QUINCY – In the heart of potato country, a high-tech boom is taking place.
Technology giants Microsoft Corp. and Yahoo Inc. are planning to build massive data storage centers amid the sagebrush and farm fields of rural central Washington. The draw appears to be the region’s relatively cheap land, inexpensive hydropower and wide-open space, and while neither agreement has been completed, local officials say the growth could make Grant County known as more than the nation’s leading supplier of spuds.
“This could be a real boon to Quincy and to Grant County,” said Curt Morris, Port of Quincy board president. “It’s bringing renewed optimism to the people of the town, especially the business owners. We’re interested to see where it takes us.”
The tentative deals come as Microsoft, Yahoo and Google Inc. are boosting the amount of data such as e-mails they’ll offer to hold for people, part of efforts to compete for customer loyalty. That translates to huge demand for storage, analyst Rob Enderle said.
“Data centers like this are what contains the family jewels,” Enderle said. “They’re looking for low-cost real estate and stable sites in terms of weather and geographic activity. It means they’ve done some work and determined it’s one of the least-expensive, safest places they can build.”

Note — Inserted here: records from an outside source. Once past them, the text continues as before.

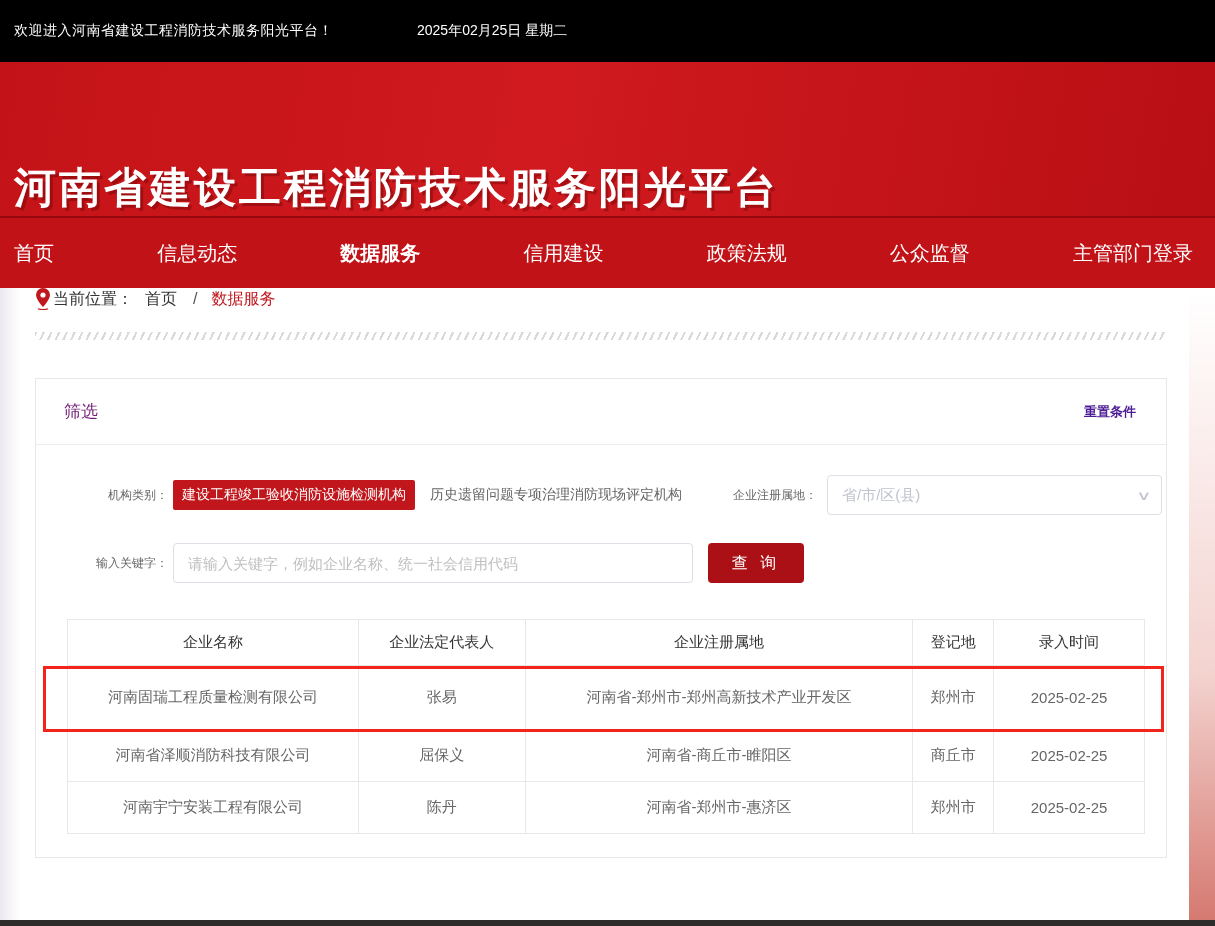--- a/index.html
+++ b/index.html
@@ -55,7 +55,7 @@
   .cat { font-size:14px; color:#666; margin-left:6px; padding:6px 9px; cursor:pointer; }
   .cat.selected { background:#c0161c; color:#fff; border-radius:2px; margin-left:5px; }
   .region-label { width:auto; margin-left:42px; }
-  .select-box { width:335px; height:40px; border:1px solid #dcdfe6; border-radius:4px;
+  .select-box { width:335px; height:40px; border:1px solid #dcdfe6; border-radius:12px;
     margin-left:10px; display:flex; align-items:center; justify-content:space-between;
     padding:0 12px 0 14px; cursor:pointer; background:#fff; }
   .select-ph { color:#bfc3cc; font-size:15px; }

Quincy, population 5,300, has long been an agricultural hub in Washington. Trains carry railcars loaded with apples, potatoes, onions and hay to points both east and west, and food processors and packing sheds comprise most of the city’s industrial base.
Located about 10 miles east of the Columbia River in central Washington, the city sits hundreds of miles from Microsoft’s lush Redmond headquarters west of the Cascade Mountains. Yet, the Fortune 500 company has signed a tentative agreement to buy 74 acres in one of the Quincy’s five rapidly filling industrial parks. The price: $1 million.
“The Quincy area is attractive to Microsoft for a number of reasons: space available, the land, the access to power, and the close proximity to our headquarters here, which is always good for us,” Microsoft spokesman Lou Gellos said by telephone from Redmond.
Microsoft hasn’t released many details about the deal, which could be completed by the end of March. Documents filed with the city show plans for up to six buildings, totaling nearly 1.5 million square feet, that would house racks of computers to store data. The plans include an electrical substation, as well as a diesel-powered generator that would provide backup power, “because they can’t afford to let it go down for a minute,” said Tim Snead, city administrator.
“My understanding is their objective is to increase their capacity for the Internet, search engines,” Snead said. “All I know is there’s a lot of computers.”
Whether those computers will hold consumer information or miles of code – or will back up other servers elsewhere – remains unknown. Gellos declined to provide further details, saying company officials were still finalizing plans for the site.
Microsoft has data centers around the world, and the Quincy site is just another in that plan, Gellos said. The company will likely start small, then could eventually grow to reach the size proposed in plans filed with the city.
The city does not offer tax breaks to businesses just to locate there. State tax credits for companies that set up shop in economically depressed or rural areas, such as Grant County, are limited to manufacturing and research and development.
“Without knowing what their plans are, I can’t speak to whether they would qualify specifically,” Mike Gowrylow, state Department of Revenue spokesman, said about Microsoft and Yahoo. “But just building a data storage center doesn’t qualify.”
However, the Grant County Public Utility District, a consumer owned-utility, operates two hydropower dams that provide inexpensive, reliable power to the region. The utility also operates one of two fiber-optic networks that stretch to Quincy.
Internet giant Yahoo also has signed a tentative agreement to purchase 50 acres in an industrial park in Quincy. The company, based in Sunnyvale, Calif., has until the end of April to seal the deal for $500,000. The company also has signed a 10-year, roughly $6 million lease to set up a separate data center in Wenatchee, about 30 miles away.
Morris estimates the two firms could double Quincy’s tax base, currently at some $800 million – providing valuable money to local schools and the city’s hospital. And that doesn’t include high-tech suppliers that could choose to relocate there as well, he said.